Work required -> Copies of all lines that contain "size" are needed; take them from the data below.

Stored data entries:
##########

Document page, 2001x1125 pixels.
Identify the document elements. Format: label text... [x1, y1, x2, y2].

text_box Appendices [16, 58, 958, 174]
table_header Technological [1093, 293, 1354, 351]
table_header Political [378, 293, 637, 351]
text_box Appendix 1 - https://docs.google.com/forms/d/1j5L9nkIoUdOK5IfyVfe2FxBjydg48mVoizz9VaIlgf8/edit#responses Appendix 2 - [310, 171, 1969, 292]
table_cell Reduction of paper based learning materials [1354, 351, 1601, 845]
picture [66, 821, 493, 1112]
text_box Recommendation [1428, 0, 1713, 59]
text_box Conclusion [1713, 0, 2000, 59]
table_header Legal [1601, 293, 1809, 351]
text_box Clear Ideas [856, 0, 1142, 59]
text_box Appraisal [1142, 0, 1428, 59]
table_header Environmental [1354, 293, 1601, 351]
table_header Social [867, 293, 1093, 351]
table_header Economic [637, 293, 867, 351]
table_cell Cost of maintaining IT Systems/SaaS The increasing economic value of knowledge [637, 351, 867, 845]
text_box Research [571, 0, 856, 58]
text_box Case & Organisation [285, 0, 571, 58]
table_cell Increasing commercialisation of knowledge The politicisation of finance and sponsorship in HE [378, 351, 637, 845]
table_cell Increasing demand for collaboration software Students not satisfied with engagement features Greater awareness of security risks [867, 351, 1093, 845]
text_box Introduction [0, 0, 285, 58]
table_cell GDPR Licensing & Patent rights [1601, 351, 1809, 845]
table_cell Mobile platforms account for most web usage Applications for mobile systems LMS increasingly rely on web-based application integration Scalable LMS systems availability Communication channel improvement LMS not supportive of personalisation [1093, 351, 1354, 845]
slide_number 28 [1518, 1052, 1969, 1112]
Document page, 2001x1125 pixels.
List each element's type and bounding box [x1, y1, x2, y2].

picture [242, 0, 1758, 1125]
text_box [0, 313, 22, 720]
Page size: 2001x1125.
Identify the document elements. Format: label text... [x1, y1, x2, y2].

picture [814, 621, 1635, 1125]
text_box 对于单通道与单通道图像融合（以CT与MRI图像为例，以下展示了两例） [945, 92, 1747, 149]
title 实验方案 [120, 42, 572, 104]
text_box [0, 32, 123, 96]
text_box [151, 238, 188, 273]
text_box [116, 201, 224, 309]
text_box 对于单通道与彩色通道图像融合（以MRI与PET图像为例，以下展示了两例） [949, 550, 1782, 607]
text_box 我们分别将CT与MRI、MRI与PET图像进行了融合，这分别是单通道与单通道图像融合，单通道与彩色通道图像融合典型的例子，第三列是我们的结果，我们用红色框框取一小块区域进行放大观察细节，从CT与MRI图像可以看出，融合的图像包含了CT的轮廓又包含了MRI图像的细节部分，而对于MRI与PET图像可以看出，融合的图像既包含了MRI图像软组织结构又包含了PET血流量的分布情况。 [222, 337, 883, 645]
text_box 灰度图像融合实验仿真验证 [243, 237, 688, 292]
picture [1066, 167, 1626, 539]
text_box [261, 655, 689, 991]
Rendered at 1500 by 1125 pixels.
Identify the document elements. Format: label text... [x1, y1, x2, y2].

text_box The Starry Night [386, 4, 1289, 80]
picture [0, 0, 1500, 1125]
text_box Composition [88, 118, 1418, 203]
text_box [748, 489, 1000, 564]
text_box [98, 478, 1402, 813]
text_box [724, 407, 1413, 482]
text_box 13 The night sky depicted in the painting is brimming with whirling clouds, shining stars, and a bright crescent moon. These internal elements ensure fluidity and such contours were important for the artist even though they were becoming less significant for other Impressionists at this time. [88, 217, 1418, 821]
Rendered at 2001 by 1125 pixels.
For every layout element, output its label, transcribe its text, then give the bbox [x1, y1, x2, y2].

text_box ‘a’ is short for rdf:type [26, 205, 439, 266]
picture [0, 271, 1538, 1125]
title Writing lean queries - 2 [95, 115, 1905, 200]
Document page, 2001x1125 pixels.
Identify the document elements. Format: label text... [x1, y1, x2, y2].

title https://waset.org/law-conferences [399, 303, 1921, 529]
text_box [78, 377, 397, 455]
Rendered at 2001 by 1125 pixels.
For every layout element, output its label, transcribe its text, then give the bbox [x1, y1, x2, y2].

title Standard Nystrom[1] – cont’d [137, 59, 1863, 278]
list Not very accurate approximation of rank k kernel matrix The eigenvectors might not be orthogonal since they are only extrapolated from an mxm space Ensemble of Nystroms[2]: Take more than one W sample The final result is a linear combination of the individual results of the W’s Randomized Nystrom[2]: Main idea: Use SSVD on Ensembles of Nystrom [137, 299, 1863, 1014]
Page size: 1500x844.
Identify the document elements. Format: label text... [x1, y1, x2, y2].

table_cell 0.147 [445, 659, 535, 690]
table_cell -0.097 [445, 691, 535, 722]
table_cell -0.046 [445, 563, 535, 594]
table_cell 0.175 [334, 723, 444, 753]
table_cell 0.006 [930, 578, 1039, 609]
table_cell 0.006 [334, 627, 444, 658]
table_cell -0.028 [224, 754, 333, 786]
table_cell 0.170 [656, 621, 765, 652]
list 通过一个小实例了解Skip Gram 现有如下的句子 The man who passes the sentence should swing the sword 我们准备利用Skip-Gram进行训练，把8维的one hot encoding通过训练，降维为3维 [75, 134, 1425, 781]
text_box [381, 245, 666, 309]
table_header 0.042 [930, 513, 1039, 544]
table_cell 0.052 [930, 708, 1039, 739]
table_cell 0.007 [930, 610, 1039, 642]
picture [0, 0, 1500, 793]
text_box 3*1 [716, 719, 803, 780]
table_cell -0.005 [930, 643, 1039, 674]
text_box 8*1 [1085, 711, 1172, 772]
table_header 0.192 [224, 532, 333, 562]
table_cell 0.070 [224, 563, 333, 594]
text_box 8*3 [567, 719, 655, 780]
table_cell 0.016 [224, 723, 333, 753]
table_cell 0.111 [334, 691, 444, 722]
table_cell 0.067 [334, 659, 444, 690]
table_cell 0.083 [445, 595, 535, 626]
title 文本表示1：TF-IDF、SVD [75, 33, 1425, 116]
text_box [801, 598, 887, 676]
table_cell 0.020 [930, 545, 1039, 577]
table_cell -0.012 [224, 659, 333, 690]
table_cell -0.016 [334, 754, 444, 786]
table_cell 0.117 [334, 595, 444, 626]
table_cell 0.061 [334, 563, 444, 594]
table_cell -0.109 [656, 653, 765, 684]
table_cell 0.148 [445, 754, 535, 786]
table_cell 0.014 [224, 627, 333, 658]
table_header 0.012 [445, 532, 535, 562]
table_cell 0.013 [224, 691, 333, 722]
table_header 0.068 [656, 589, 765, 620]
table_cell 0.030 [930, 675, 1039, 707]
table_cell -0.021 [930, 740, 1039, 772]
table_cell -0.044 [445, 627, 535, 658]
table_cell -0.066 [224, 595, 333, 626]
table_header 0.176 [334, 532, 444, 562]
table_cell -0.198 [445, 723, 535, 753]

##########

Expected answer ->
Page size: 2001x1125.
Page size: 1500x844.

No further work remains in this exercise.